I fancy Mike Leigh’s directorial style in general and depending upon my days, that is, good- or bad-hair days so to speak, I especially like very much or love Topsy-Turvy (my usual grade: A- . . . ).
That said, the two featured clips (“Extrait 1” and “clip/Film 4”) somewhat didn’t sit well in my book. It seems to me to have missed, if you’d like, the usual tempos rendered by Leigh despite the beautiful British feels about this film, commendably, just as usual as his other pieces.
However, with Mike Leigh’s name […] to it, I’m in, despite the currently AD-featured, embedded clips.
At the end of the day, I reckon that I for one just #couldn’t see him possibly go sooo wrong that I regret paying for a ticket. (Worst case scenario: with Leigh-directed film, at least it could be an average good time, I believe.)
Sir John Soame, indeed!
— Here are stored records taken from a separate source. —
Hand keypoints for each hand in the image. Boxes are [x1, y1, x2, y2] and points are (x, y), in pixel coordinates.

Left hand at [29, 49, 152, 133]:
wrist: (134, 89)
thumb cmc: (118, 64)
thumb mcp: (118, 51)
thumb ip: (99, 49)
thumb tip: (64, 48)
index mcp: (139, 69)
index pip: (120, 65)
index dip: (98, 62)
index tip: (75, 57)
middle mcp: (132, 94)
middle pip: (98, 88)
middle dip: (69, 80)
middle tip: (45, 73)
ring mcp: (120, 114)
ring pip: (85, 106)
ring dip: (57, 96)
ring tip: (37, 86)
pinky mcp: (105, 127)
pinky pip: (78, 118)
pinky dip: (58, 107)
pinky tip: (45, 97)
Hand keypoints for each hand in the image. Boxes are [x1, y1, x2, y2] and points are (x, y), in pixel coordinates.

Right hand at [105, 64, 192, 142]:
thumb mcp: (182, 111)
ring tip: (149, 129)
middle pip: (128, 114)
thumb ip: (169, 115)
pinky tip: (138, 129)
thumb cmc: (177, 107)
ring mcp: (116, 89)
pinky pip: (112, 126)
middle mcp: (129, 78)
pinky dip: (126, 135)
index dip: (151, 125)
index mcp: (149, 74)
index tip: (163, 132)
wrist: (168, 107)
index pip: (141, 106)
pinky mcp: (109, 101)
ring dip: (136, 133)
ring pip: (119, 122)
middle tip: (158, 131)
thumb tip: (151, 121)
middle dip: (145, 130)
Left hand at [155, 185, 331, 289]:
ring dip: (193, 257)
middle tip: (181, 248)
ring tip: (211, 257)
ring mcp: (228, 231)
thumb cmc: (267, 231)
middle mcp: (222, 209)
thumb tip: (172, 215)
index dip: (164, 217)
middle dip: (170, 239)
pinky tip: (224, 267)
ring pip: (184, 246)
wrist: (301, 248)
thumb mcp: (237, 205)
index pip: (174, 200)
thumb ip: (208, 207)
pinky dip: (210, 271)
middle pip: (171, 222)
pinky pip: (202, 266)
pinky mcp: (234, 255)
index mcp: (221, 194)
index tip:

Brilliant artists.
Thank you very much for these clips. Good to see that an overtly visual subject brings attention to Leigh’s visual insight.
I love it. This is the sort of period drama I can’t resist – one which doesn’t feel like a traditional period drama. It’s not stuffy and staid and stilted and staged. It’s lively and animated, and thoroughly realistic and believable. Mike Leigh understands that life in bygone eras, pre-cinema, was not inherently different from today in terms of how people relate to one another. They don’t speak as though reciting cues from a stage play, like in so many period dramas. They speak like this. And I think the music in these clips is great, and signals a definite departure from the style of Leigh’s other films.